Will someone please explain how “a 5-foot-high pile of dead and bloated dairy cows” cooked for 90 minutes can be considered nutrition? Anyone?
The Sacramento Bee news recently posted a story about an area rendering plant that needs to move due to future residential growth that will surround the plant. “Sacramento County and Rancho Cordova have said yes to developers’ plans for tens of thousands of new homes in the fields around the rendering plant.”
The move of this rendering facility aside, here are the first two paragraphs of the Sacramento Bee article…
“The sign above the door at the Sacramento Rendering Company plant offers a blunt clue about what lies inside. It reads: “RECEIVING DEADSTOCK.”

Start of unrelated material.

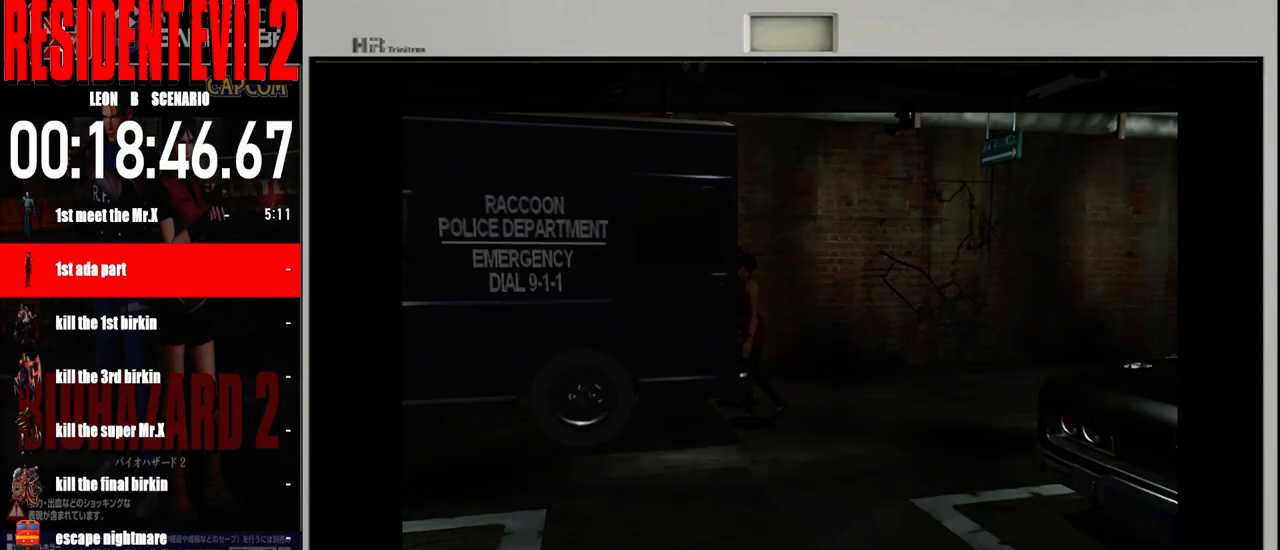
{"buttons": [], "left_stick": "center", "right_stick": "center", "events": [[500, "left_stick", "center"]]}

“Michael Koewler, whose family has run this plant for four generations, swings the door open. There, on the concrete floor, is a 5-foot-high pile of dead and bloated dairy cows. They’d been dumped in a heap off a truck that morning. They’ll be skinned, cooked, compacted and sent back to market as pet food or poultry feed.”
And “dead and bloated dairy cows” are not the only thing rendered for pet food, the article continues…
“A sign at the front gate – with a cartoonish drawing of a dead steer, X’s for eyes – reads: “SRC will not accept dead animal drop-offs Saturday afternoons, Sundays and holidays.”
“Koewler said they put the sign and a gate up to stop people from dropping animals on the lot when the plant was closed. The capper was when a major producer of supermarket poultry dumped thousands of pounds of dead chickens on a Saturday afternoon.”
This array of dead animals is “run through a metal detector, then a grinder. From there, it is fed through cookers for about 90 minutes at 270 degrees. “We’ll pump out 45,000 to 48,000 pounds an hour,” said plant manager Bill Eckstein. “It’s all usable. There is no waste.”
Can somebody please explain to me how in the world “thousands of pounds of dead chickens” that sat out on the concrete for a day and a half or “a 5-foot-high pile of dead and bloated dairy cows” – ground and cooked for 90 minutes can provide the slightest bit of quality nutrition to a dog or cat? I’m not talking about this material analyzing as protein – meeting protein requirements of a pet food – I’m meaning nutrition.
Definition of nutrition: “the process of providing or obtaining the food necessary for health and growth.”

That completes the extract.